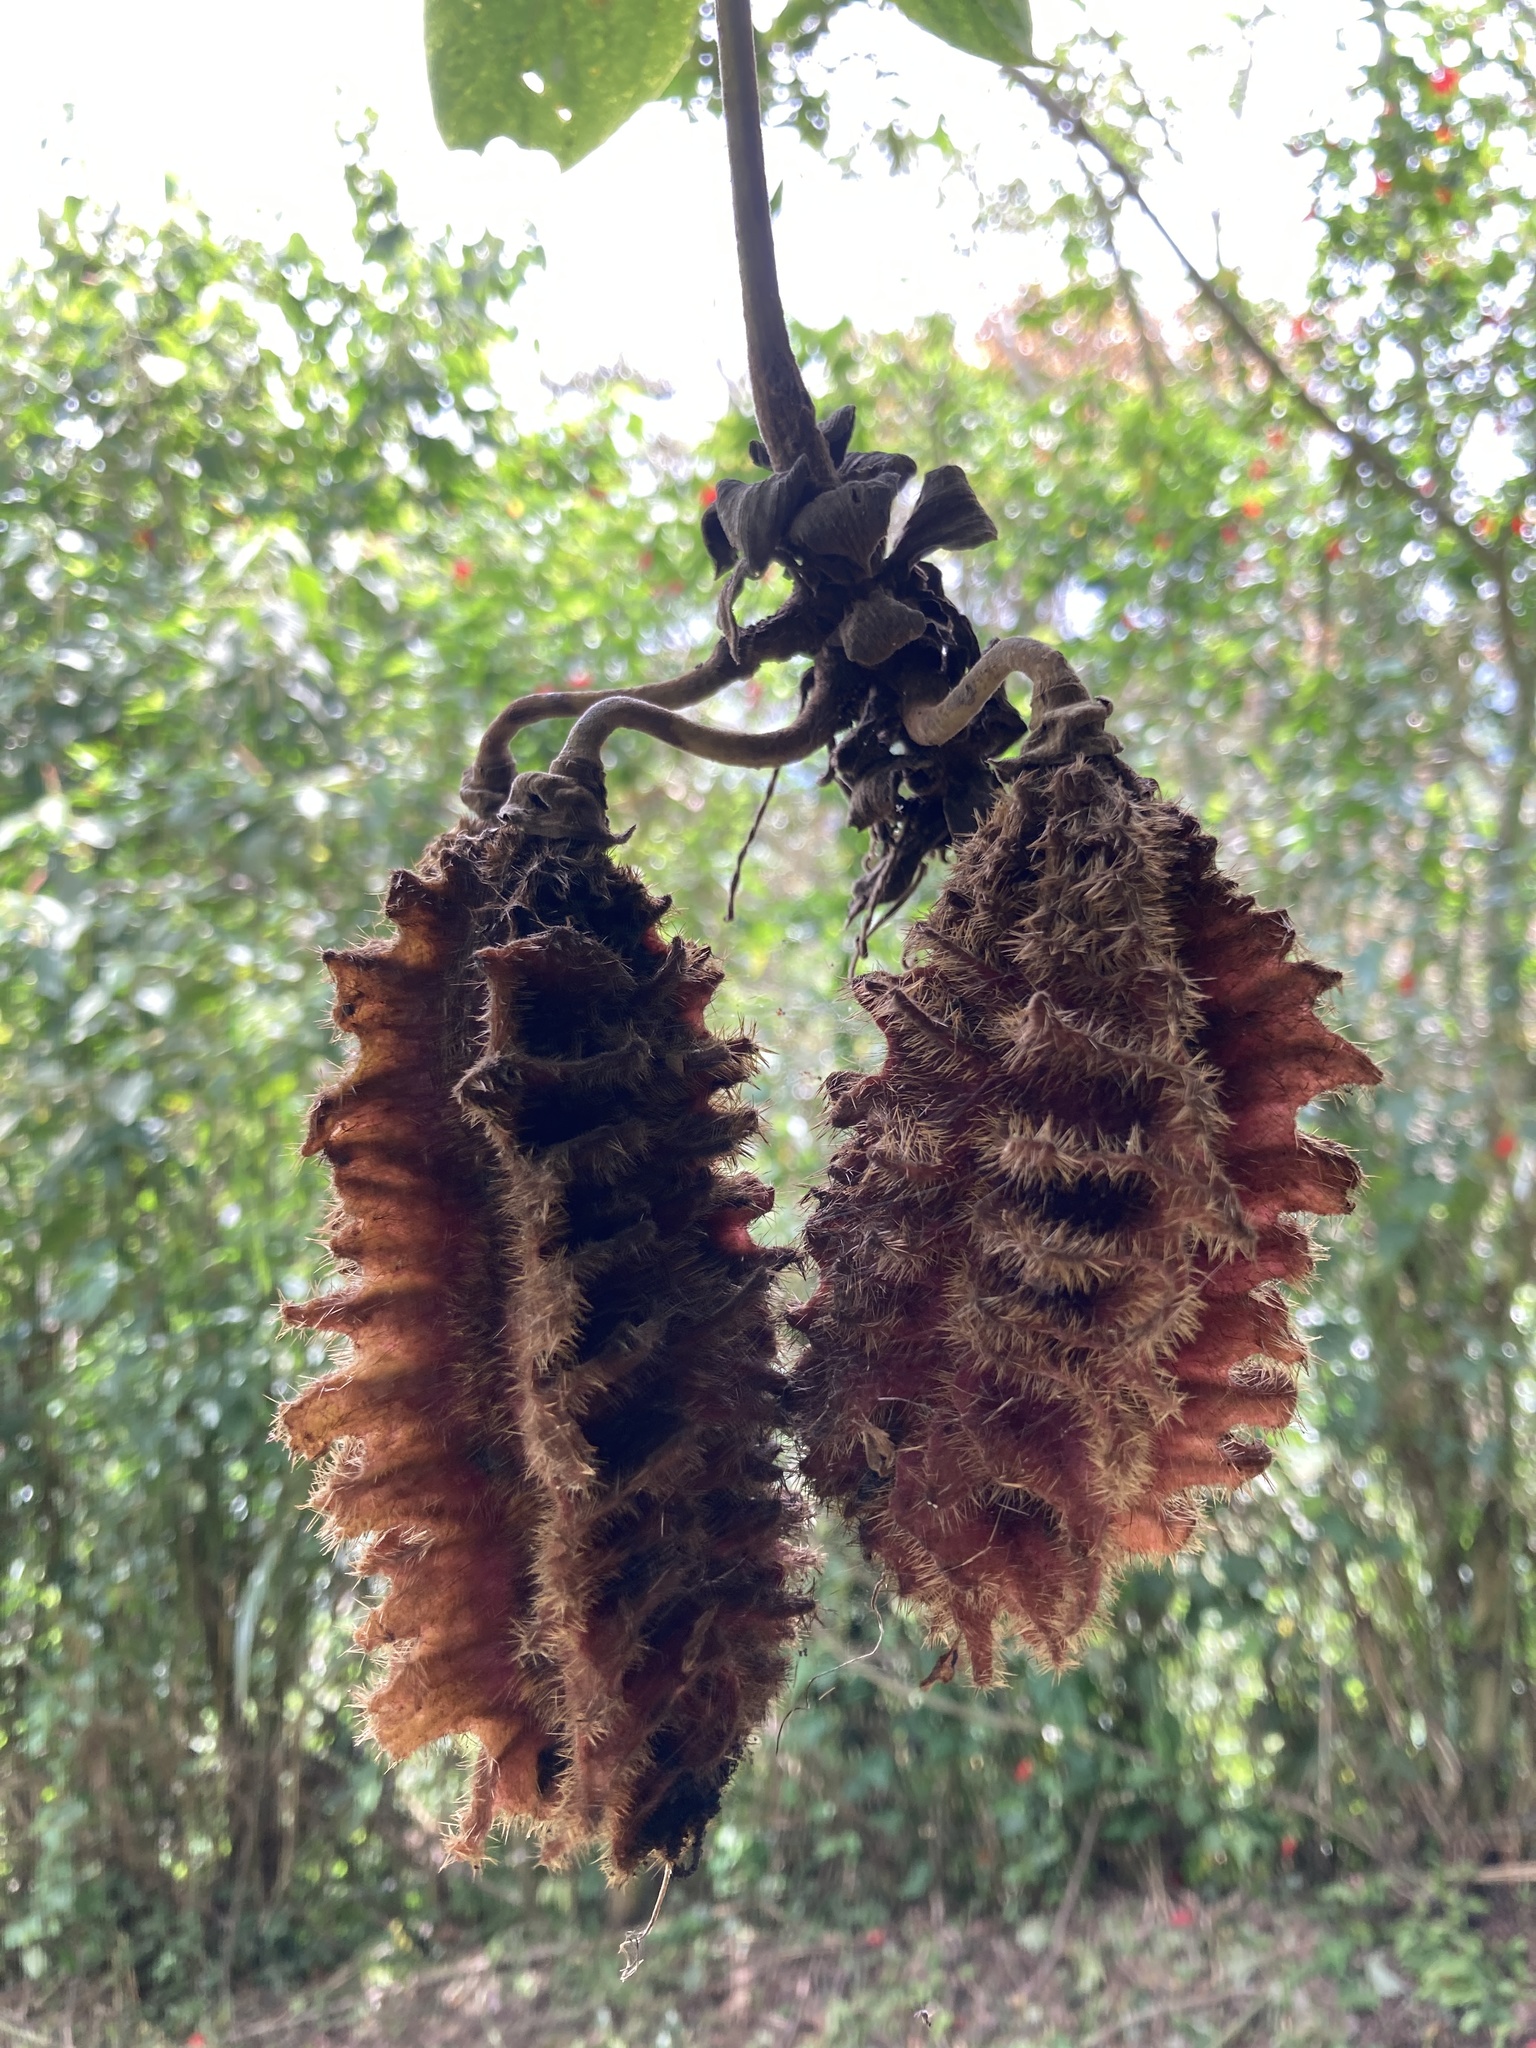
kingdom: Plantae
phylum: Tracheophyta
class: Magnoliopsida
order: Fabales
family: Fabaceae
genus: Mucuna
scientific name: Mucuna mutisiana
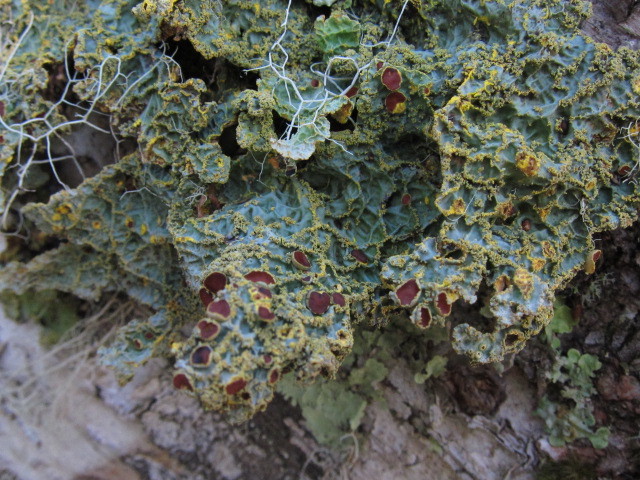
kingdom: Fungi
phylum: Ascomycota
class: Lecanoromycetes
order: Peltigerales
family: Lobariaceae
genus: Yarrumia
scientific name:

- - - -

Lay out every line of text from the items above as a JSON list of strings, one string per line, with blank lines left out. Leave out the pictures.

[
  "kingdom: Plantae",
  "phylum: Tracheophyta",
  "class: Magnoliopsida",
  "order: Fabales",
  "family: Fabaceae",
  "genus: Mucuna",
  "scientific name: Mucuna mutisiana",
  "kingdom: Fungi",
  "phylum: Ascomycota",
  "class: Lecanoromycetes",
  "order: Peltigerales",
  "family: Lobariaceae",
  "genus: Yarrumia",
  "scientific name:"
]